The difference between a great idea and a successful business boils down to someone’s decision to take a leap and build a company in earnest. If you’re ready to begin your business journey but feel confused, anxious, or stuck waiting for the perfect time, we’ve got some advice from business leaders and entrepreneurs who know what it’s like to build a business from scratch -- and will help you make your move, too.
Challenge Your Idea
Silicon Valley Start-Up Mentor and Close.io CEO Steli Efti believes that in order to create a sustainable business, you need to begin by being more interested in seeing and addressing a problem than in implementing a particular solution. He says that being too in love with your own innovation is “one of the most painful and common mistakes I see first-time entrepreneurs make.” Do not gaze at the splendor of your idea. Instead, find a challenge that you can work to meet, over and over again.
Dump the Perfect Excuse
For many, the pursuit of perfection can become an excuse for never getting anything substantial done. Instead of working toward perfecting your business idea, focus on building a company that values continual improvement. That way, you don’t run the risk of stymying progress by being afraid to take risk. Lewis Howes, the author of best-selling book and host of the podcast, The School of Greatness, says, "Don't let perfectionism cripple you. Launch as soon as possible and adapt."
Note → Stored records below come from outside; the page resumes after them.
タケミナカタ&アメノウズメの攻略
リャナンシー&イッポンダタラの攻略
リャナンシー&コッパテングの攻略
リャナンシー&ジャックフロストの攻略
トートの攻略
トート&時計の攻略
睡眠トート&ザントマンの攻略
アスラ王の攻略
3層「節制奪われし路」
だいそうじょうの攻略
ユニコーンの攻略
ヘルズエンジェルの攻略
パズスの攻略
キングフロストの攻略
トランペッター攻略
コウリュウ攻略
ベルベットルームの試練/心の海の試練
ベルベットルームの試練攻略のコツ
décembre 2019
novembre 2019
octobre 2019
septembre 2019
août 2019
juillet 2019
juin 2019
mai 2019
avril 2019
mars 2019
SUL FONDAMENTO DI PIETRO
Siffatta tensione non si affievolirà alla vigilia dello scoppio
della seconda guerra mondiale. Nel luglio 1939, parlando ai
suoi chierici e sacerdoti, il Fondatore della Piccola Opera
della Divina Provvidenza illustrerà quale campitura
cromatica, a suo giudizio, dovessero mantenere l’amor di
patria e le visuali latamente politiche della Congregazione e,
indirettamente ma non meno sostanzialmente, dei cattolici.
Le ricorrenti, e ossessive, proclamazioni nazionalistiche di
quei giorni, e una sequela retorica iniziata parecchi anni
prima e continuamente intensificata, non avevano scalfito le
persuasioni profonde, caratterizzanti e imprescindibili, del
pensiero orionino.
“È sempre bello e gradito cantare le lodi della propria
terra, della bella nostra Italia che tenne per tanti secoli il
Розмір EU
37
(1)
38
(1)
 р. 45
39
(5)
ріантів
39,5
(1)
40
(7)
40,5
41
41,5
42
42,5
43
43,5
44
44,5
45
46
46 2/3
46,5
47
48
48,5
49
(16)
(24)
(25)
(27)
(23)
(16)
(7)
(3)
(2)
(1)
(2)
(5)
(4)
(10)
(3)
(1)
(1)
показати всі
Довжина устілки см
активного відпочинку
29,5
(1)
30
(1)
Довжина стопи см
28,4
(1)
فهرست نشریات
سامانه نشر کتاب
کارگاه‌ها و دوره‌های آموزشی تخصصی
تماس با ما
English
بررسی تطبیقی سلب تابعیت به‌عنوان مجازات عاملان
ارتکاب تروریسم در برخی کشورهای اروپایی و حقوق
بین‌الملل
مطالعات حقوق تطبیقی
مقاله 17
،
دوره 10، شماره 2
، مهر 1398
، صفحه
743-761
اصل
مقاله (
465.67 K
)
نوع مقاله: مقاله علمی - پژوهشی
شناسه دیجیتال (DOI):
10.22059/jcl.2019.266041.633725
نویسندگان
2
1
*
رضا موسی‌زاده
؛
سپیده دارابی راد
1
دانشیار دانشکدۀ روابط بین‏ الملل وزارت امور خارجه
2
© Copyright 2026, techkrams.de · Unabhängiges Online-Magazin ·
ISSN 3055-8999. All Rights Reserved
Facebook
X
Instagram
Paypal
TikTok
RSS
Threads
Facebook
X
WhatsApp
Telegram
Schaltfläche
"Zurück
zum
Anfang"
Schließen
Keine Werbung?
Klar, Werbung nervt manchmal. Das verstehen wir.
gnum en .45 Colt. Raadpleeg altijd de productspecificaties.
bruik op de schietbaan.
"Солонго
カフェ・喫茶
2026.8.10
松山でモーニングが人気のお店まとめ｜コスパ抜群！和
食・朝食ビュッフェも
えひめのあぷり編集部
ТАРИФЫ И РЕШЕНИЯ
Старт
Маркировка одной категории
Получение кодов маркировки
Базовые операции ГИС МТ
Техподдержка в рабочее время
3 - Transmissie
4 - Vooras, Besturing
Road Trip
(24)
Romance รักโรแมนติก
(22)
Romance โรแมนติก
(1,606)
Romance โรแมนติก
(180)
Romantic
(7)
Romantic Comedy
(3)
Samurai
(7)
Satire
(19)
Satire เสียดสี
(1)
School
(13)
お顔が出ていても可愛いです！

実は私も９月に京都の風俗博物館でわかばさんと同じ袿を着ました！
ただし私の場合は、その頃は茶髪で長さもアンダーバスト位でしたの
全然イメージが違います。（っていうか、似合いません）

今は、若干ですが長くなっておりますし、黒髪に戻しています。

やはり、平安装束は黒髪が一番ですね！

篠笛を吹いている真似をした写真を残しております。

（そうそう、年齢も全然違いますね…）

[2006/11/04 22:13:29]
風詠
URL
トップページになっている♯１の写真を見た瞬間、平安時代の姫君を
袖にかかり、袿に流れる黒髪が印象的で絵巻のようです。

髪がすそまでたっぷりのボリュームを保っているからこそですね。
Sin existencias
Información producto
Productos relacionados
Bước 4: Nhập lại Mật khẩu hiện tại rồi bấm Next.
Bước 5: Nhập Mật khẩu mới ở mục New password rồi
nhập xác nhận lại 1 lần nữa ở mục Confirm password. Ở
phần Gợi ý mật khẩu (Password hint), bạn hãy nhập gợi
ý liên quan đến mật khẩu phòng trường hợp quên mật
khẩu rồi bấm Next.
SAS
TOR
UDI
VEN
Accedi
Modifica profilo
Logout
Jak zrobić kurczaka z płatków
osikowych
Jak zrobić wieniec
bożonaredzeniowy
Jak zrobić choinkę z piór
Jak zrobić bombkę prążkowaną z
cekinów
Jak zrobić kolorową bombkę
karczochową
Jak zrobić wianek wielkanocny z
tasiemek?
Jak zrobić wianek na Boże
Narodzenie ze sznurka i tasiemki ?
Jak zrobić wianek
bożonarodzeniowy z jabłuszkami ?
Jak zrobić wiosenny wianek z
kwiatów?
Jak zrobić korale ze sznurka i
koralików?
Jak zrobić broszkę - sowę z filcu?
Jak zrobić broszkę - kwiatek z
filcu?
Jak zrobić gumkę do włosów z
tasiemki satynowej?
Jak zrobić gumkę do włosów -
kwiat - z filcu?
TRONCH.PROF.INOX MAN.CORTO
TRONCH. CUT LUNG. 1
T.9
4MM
Founder of WPBeginner, Syed Balkhi agrees, recommending that you pitch your idea “as soon as you have the bare bones...together.” Once your startup is up and running, you can continue to polish your product. In Balkhi’s concise words, “innovation is messy. Test. Learn. Improve.”
Don’t Fall for the Waiting Double Whammy
The “waiting double whammy” is an entrepreneurial phenomenon that occurs when someone waits so long for the perfect time to launch that they lose out to competitors. Stall too long and you’ll lose your ability to learn from user and market feedback -- giving a head start to competition that may be doing just that. Tara Gentile, Founder, Quiet Power Strategy, says, "waiting means [entrepreneurs are] not really learning.” Take the leap, don’t wait until you, like Gentile says, “have more information, more experience, more money, and a more perfect version." Instead, experiment: get the product to those it will serve and don’t hesitate to start improving based on the feedback you receive.
Drop the Winklevoss IP Panic
Fear of intellectual property theft keeps some great ideas so secret that they never reach potential clients or collaborators. Bobby Mukherjee, CEO of Loka, expresses a hard-but-important lesson when he says, "spoiler alert for first-time entrepreneurs: ideas are worthless...it's the execution beyond the idea that really brings home the gold.” He recommends focusing less on protecting your idea and more on “meeting as many folks as possible to join your team, give you feedback, and point you in the right direction.” Time spent working to assemble a group of people who can help you actualize your idea and run your business is far more savvy than holding on to an an idea so hard that you keep it from materializing.
Your Competition are your Colleagues
Even the timeliest and most inventive ideas will ultimately end up serving another, far more advanced idea in the future so viewing everyone else in your industry as simple competitors cuts you off from a community that can help you and your business grow. Michelle Schroeder, who runs the personal finance blog, Making Sense of Cents, says that an embattled attitude, “can significantly hold you back, as you may never learn industry secrets and tips, make genuine friends, and more." In an age when start-ups can quickly succeed and fall even faster, it is critical to make connections that will build your network for the long-term. Who knows, the business people who are your competition now may end up as your colleagues down the road!